In an effort to not “be locked into a certain period,” the film will take place in present day because the director wants “the film to feel timeless,” he explained.
The inspiration for the film came in May 2023 after Scorsese met Pope Francis at the Global Aesthetics of the Catholic Imagination, a conference that brought together artists and creatives from across the world. After this meeting, Scorsese said, “I have responded to the pope’s appeal to artists in the only way I know how: by imagining and writing a screenplay for a film about Jesus.”

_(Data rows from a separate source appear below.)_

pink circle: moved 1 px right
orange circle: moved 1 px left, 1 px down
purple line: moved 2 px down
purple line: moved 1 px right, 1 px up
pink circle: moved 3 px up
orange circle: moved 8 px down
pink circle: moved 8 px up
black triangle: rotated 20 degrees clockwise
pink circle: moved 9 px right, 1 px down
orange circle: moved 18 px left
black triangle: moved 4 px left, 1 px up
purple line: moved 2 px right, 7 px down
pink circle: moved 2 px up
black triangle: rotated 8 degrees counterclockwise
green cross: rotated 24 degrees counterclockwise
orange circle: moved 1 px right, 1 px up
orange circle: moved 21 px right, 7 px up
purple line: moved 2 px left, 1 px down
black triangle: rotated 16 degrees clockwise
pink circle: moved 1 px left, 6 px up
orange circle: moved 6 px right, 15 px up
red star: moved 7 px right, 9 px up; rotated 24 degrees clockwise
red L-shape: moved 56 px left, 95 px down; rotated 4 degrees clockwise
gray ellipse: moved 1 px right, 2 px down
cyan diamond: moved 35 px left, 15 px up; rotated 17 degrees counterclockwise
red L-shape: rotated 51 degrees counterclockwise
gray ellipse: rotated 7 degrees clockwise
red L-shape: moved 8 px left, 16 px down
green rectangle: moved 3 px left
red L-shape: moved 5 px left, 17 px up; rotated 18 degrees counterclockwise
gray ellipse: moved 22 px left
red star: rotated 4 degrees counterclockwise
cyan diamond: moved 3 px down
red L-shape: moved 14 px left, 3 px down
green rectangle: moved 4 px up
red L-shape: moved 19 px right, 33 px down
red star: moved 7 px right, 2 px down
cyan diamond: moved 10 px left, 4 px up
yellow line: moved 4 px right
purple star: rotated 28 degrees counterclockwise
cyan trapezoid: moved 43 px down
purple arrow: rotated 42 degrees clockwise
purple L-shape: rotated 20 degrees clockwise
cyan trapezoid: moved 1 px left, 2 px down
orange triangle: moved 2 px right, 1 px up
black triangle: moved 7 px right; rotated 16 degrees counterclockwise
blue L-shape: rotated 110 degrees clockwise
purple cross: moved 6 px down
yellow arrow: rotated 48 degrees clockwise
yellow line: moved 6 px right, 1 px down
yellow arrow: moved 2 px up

Catholicism and religious themes have played a role in some of Scorsese’s previous works such as “Silence” and the controversial 1988 film “The Last Temptation of Christ.”
Scorsese was raised Catholic and attended a Catholic high school before attending a preparatory seminary for one year.
In an interview with La Civilta Cattolica on Dec. 9, 2016, he told Jesuit priest Father Antonio Spadaro: “When I was younger, I was thinking of making a film about being a priest. I myself wanted to follow in Father Principe’s [his parish priest] footsteps, so to speak, and be a priest. I went to a preparatory seminary but I failed out the first year.”
Scorcese added that despite not attending Mass regularly, “my way has been, and is, Catholicism. After many years of thinking about other things, dabbling here and there, I am most comfortable as a Catholic.”